A group calling itself Flint Hills Stewards is protesting an application by Quail Oil and Gas Co. of Garden City for permission to inject saltwater into a new Morris County well near Burdick.

The group contends that the well is close to a large fault line and could make the Flint Hills earthquake prone, as apparently has happened in areas of Oklahoma where disposal wells are sometimes connected with a different oil and gas extraction technique called fracking.

Group founders Cindy Hoedi of Matfield Green and Elexa Dawson of Cedar Point are seeking to raise money to mount a legal challenge.

Of 20 existing wastewater wells in Morris County, two-thirds receive less than the 5,000 barrels a day the new well could receive. That is a fraction of the wastewater pumped into wells in the south-central part of the state.

Tandis Bidgoli, assistant scientist for the Kansas Geological Survey, was surprised by the group’s opposition because the Kansas Corporation Commission has a precedent of approving such wells.
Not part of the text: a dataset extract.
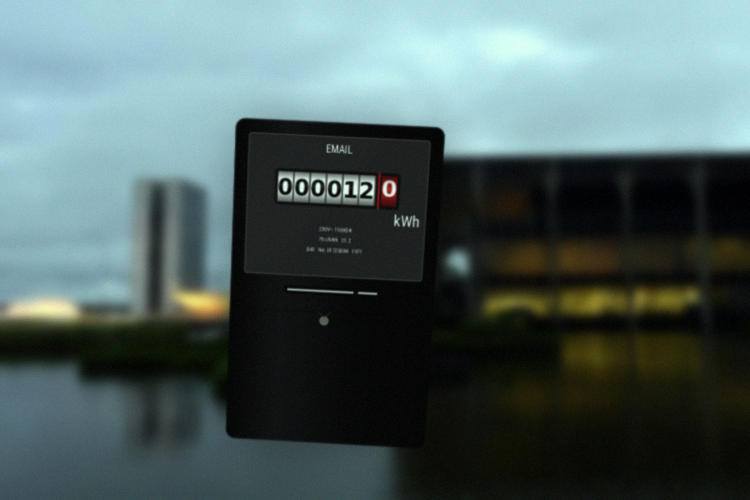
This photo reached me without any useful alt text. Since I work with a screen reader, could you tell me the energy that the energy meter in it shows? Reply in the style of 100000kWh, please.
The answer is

Construction is regulated to prevent seepage into groundwater. Wells must have concrete casings and be at least 500 feet deep.

Under new state regulations imposed in 2015, the commission monitors wells that accept more than 5,000 barrels of wastewater a day to assess seismic impact. The Morris County well is limited to no more than 5,000 barrels.

Flint Hills Stewards contends that proximity to historic Diamond Springs as well as the potential impact earthquakes might have on historic buildings or even the Wolf Creek Power Plant at Burlington would make this a dangerous spot for a wastewater well.

Rick Basore, a Burdick resident, said he heard something about the proposed well but promptly forgot about it. He said he had not heard any talk about it among townsfolk.

Bill Kassebaum, who lives northeast of Burdick and whose mother has land adjacent to the well site, had no opinion on the matter.

Kansas Corporation Commission is accepting public comments through June 15, when a hearing is planned in Wichita.